Register • Sep 20, 2013 at 4:00 PM

Fed Keeps Pump Primed


The Federal Reserve surprised markets on Wednesday with an announcement that they were not changing anything.


The Fed reported that they will continue buying $85 billion of bonds per month in an effort to stimulate the economy by keeping interest rates low. This came as a surprise to most investors who had been expecting them to reduce the purchases by $10 billion. Instead, the “quantitative easing” program (QE3) is continuing in full swing until the Fed sees more evidence of an improving economy.

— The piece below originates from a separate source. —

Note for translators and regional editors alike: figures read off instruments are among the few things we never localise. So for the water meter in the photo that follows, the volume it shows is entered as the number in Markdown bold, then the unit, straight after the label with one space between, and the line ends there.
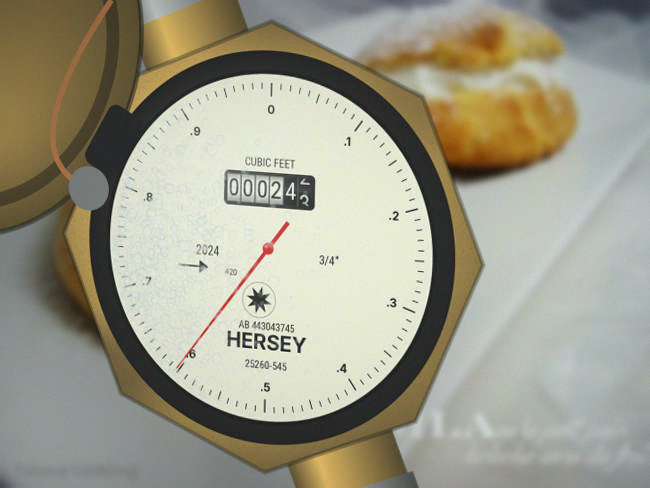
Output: **242.60** ft³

The immediate response to this news were swift rallies in gold, stocks, bonds, and foreign currencies, all of which benefit from lower US interest rates. Gold had the largest gain, rallying more than $55 per ounce (+4.2%) to $1,367 on Wednesday. By the end of the week, the yellow metal had given up half of its gain, trading Friday for $1,338.


Coffee Grinds Lower


Coffee prices fell to $1.11 per pound this week, the lowest price in over four years. Prices have been in decline as US inventories of coffee swell to levels not seen since 2009. In addition to already large inventories, large crops could be hitting the global market soon. The world’s largest coffee producer, Brazil, is benefitting from rains during the coffee trees’ flowering stage that should boost production of next year’s crop. Meanwhile, Vietnam is beginning its harvest of the world’s second largest crop, which could put near-term pressure on prices.

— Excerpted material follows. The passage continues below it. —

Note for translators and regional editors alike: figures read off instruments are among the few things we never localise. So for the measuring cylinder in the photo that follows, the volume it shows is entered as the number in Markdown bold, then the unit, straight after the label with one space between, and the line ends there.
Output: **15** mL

For now, baristas and home brewers should benefit from lower prices, which are down 64% from the high of $3.06 made in 2011.


Natural Gas Rises


Natural gas prices lifted to a two-month high this week on news that inventories are currently 5% lower than last year.


Unseasonably warm weather in September has increased demand for air conditioning and electricity, much of which is ultimately generated by natural gas. This strong demand has helped to keep natural gas inventories lower, helping prices rise.


Other traders are eying weather in the Gulf of Mexico, home to 5% of US natural gas production. Although the Gulf of Mexico has largely been spared from significant damage this hurricane season, there is still potential for tropical storms to affect the offshore oil and natural gas production rigs scattered throughout the Gulf.